• _The task_: Below are lines of records; copy exactly those from the one containing "FRÜCHTETEE GLÜCKSPILZ" through the one containing "c à la quasi-totalité", leaving the pictures behind.

Stored dataset items:
- - - - - - -
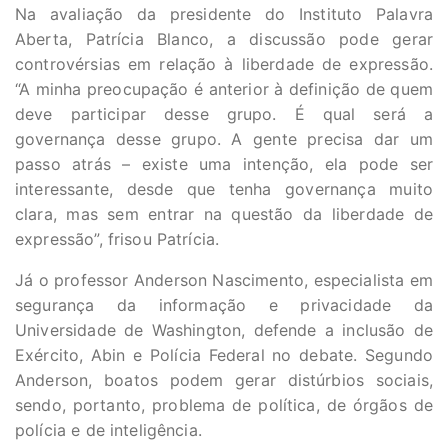
Na avaliação da presidente do Instituto Palavra
Aberta, Patrícia Blanco, a discussão pode gerar
controvérsias em relação à liberdade de expressão.
“A minha preocupação é anterior à definição de quem
deve participar desse grupo. É qual será a
governança desse grupo. A gente precisa dar um
passo atrás – existe uma intenção, ela pode ser
interessante, desde que tenha governança muito
clara, mas sem entrar na questão da liberdade de
expressão”, frisou Patrícia.
Já o professor Anderson Nascimento, especialista em
segurança da informação e privacidade da
Universidade de Washington, defende a inclusão de
Exército, Abin e Polícia Federal no debate. Segundo
Anderson, boatos podem gerar distúrbios sociais,
sendo, portanto, problema de política, de órgãos de
polícia e de inteligência.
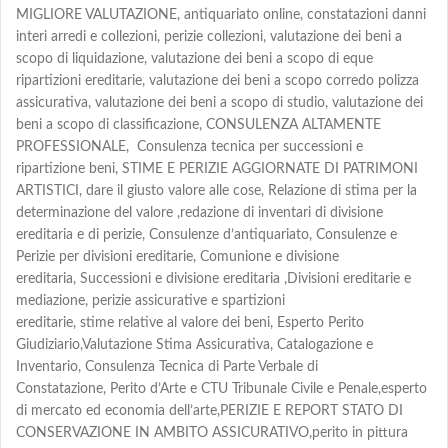
MIGLIORE VALUTAZIONE, antiquariato online, constatazioni danni
interi arredi e collezioni, perizie collezioni, valutazione dei beni a
scopo di liquidazione, valutazione dei beni a scopo di eque
ripartizioni ereditarie, valutazione dei beni a scopo corredo polizza
assicurativa, valutazione dei beni a scopo di studio, valutazione dei
beni a scopo di classificazione, CONSULENZA ALTAMENTE
PROFESSIONALE, Consulenza tecnica per successioni e
ripartizione beni, STIME E PERIZIE AGGIORNATE DI PATRIMONI
ARTISTICI, dare il giusto valore alle cose, Relazione di stima per la
determinazione del valore ,redazione di inventari di divisione
ereditaria e di perizie, Consulenze d’antiquariato, Consulenze e
Perizie per divisioni ereditarie, Comunione e divisione
ereditaria, Successioni e divisione ereditaria ,Divisioni ereditarie e
mediazione, perizie assicurative e spartizioni
ereditarie, stime relative al valore dei beni, Esperto Perito
Giudiziario,
Valutazione
Stima Assicurativa, Catalogazione e
Inventario,
Consulenza Tecnica di Parte
Verbale di
Constatazione,
Perito d’Arte e CTU Tribunale Civile e Penale,esperto
di mercato ed economia dell’arte,PERIZIE E REPORT STATO DI
CONSERVAZIONE IN AMBITO ASSICURATIVO,perito in pittura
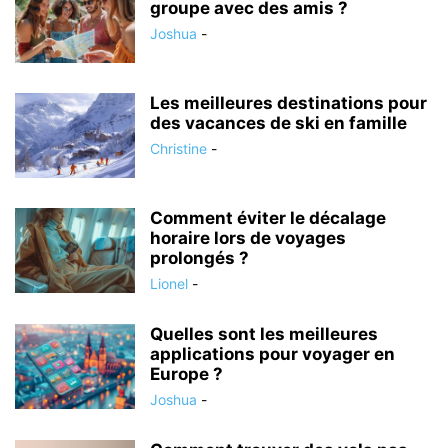
groupe avec des amis ?
Joshua
-
Les meilleures destinations pour
des vacances de ski en famille
Christine
-
Comment éviter le décalage
horaire lors de voyages
prolongés ?
Lionel
-
Quelles sont les meilleures
applications pour voyager en
Europe ?
Joshua
-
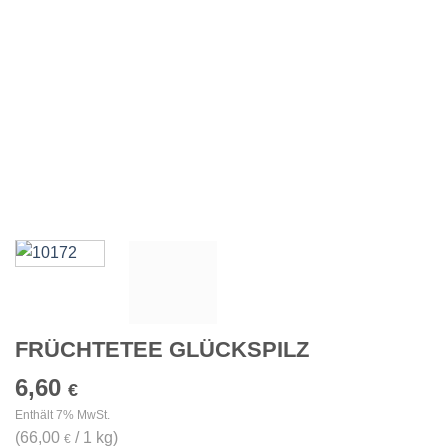
FRÜCHTETEE GLÜCKSPILZ
6,60
€
Enthält 7% MwSt.
(
66,00
/ 1 kg)
€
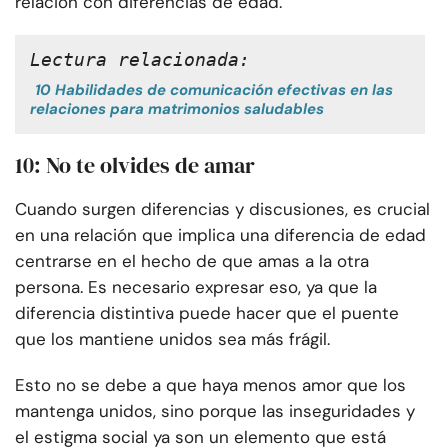
relación con diferencias de edad.
Lectura relacionada:
10 Habilidades de comunicación efectivas en las
relaciones para matrimonios saludables
10: No te olvides de amar
Cuando surgen diferencias y discusiones, es crucial
en una relación que implica una diferencia de edad
centrarse en el hecho de que amas a la otra
persona. Es necesario expresar eso, ya que la
diferencia distintiva puede hacer que el puente
que los mantiene unidos sea más frágil.
Esto no se debe a que haya menos amor que los
mantenga unidos, sino porque las inseguridades y
el estigma social ya son un elemento que está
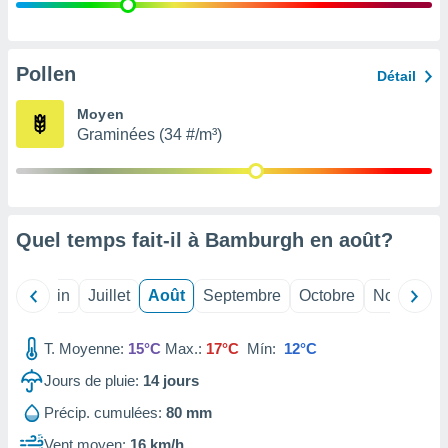
nées
lles sur
d'un
égitime,
Pollen
Détail
vous
vous
Moyen
 Pour ce
Graminées (34 #/m³)
ous
etirer
ement
 opposer
Quel temps fait-il à Bamburgh en
août
?
ement
nées à
ment en
Mai
Juin
Juillet
Août
Septembre
Octobre
Novembre
 sur «
res
» ou
e
T. Moyenne:
15°C
Max.:
17°C
Mín:
12°C
que de
kies
Jours de pluie:
14
jours
ite web.
Précip. cumulées:
80 mm
t nos
Vent moyen:
16 km/h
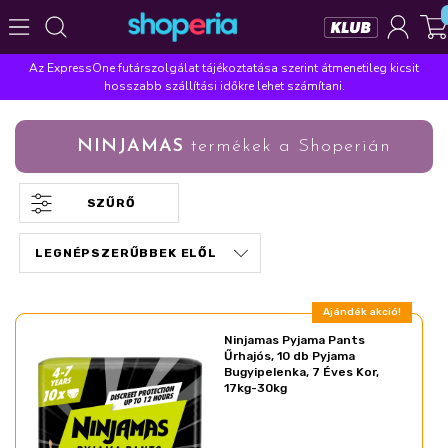
Az ExpressOne futárszolgálat tájékoztatása szerint átmenetileg kicsit
Népszerű kategóriák
hosszabb szállítási időkre lehet számítani.
Szépségápolás
Élelmiszer
Mosás
Mosogatás
NINJAMAS
termékek a Shoperián
Takarítás
Baba-mama
Háztartás
Népszerű márkák
SZŰRŐ
Pampers
Lenor
Violeta
Coccolino
Silan
Népszerű keresések
leukoplast
ariel
lenor
finish
pampers
Ajándék akció!
Ninjamas Pyjama Pants
Űrhajós, 10 db Pyjama
Bugyipelenka, 7 Éves Kor,
17kg-30kg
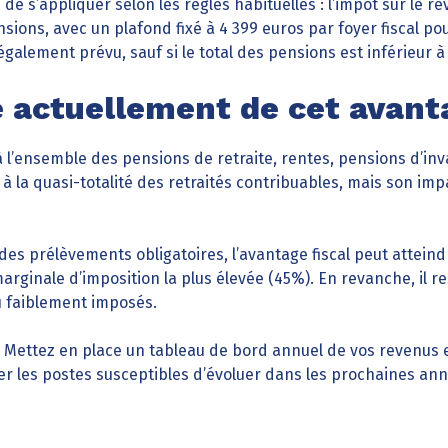
e s’appliquer selon les règles habituelles : l’impôt sur le re
sions, avec un plafond fixé à 4 399 euros par foyer fiscal p
également prévu, sauf si le total des pensions est inférieur 
e actuellement de cet avanta
 l’ensemble des pensions de retraite, rentes, pensions d’inv
c à la quasi-totalité des retraités contribuables, mais son i
 des prélèvements obligatoires, l’avantage fiscal peut attein
arginale d’imposition la plus élevée (45%). En revanche, il 
u faiblement imposés.
Mettez en place un tableau de bord annuel de vos revenus et
ier les postes susceptibles d’évoluer dans les prochaines a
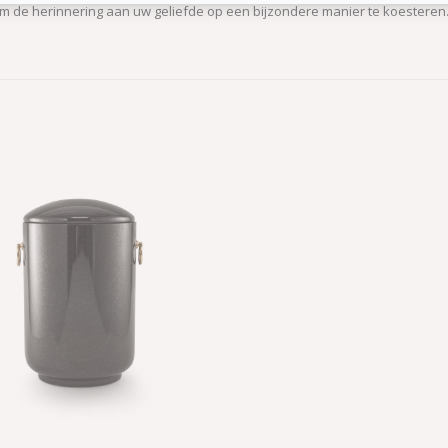
m de herinnering aan uw geliefde op een bijzondere manier te koesteren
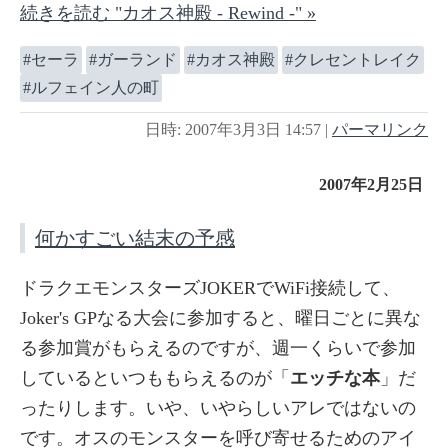
続きを読む "カオス神殿 - Rewind -" »
セーラ
ガーランド
カオス神殿
クレセントレイク
ルフェイン人の町
日時: 2007年3月3日 14:57
|
パーマリンク
2007年2月25日
何かすごい結末の予感
ドラクエモンスターズJOKERでWiFi接続して、
Joker's GPなる大会に参加すると、曜日ごとに異な
る参加賞がもらえるのですが、週一くらいで参加
しているといつももらえるのが「
エッチな本
」だ
ったりします。いや、いやらしいアレではないの
です。オスのモンスターを呼び寄せるためのアイ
- - - - - - -
• _Result_:
FRÜCHTETEE GLÜCKSPILZ
6,60
€
Enthält 7% MwSt.
(
66,00
/ 1 kg)
€
relación con diferencias de edad.
Lectura relacionada:
10 Habilidades de comunicación efectivas en las
relaciones para matrimonios saludables
10: No te olvides de amar
Cuando surgen diferencias y discusiones, es crucial
en una relación que implica una diferencia de edad
centrarse en el hecho de que amas a la otra
persona. Es necesario expresar eso, ya que la
diferencia distintiva puede hacer que el puente
que los mantiene unidos sea más frágil.
Esto no se debe a que haya menos amor que los
mantenga unidos, sino porque las inseguridades y
el estigma social ya son un elemento que está
nées
lles sur
d'un
égitime,
Pollen
Détail
vous
vous
Moyen
 Pour ce
Graminées (34 #/m³)
ous
etirer
ement
 opposer
Quel temps fait-il à Bamburgh en
août
?
ement
nées à
ment en
Mai
Juin
Juillet
Août
Septembre
Octobre
Novembre
 sur «
res
» ou
e
T. Moyenne:
15°C
Max.:
17°C
Mín:
12°C
que de
kies
Jours de pluie:
14
jours
ite web.
Précip. cumulées:
80 mm
t nos
Vent moyen:
16 km/h
Az ExpressOne futárszolgálat tájékoztatása szerint átmenetileg kicsit
Népszerű kategóriák
hosszabb szállítási időkre lehet számítani.
Szépségápolás
Élelmiszer
Mosás
Mosogatás
NINJAMAS
termékek a Shoperián
Takarítás
Baba-mama
Háztartás
Népszerű márkák
SZŰRŐ
Pampers
Lenor
Violeta
Coccolino
Silan
Népszerű keresések
leukoplast
ariel
lenor
finish
pampers
Ajándék akció!
Ninjamas Pyjama Pants
Űrhajós, 10 db Pyjama
Bugyipelenka, 7 Éves Kor,
17kg-30kg
e s’appliquer selon les règles habituelles : l’impôt sur le re
sions, avec un plafond fixé à 4 399 euros par foyer fiscal p
également prévu, sauf si le total des pensions est inférieur 
e actuellement de cet avanta
 l’ensemble des pensions de retraite, rentes, pensions d’inv
c à la quasi-totalité des retraités contribuables, mais son i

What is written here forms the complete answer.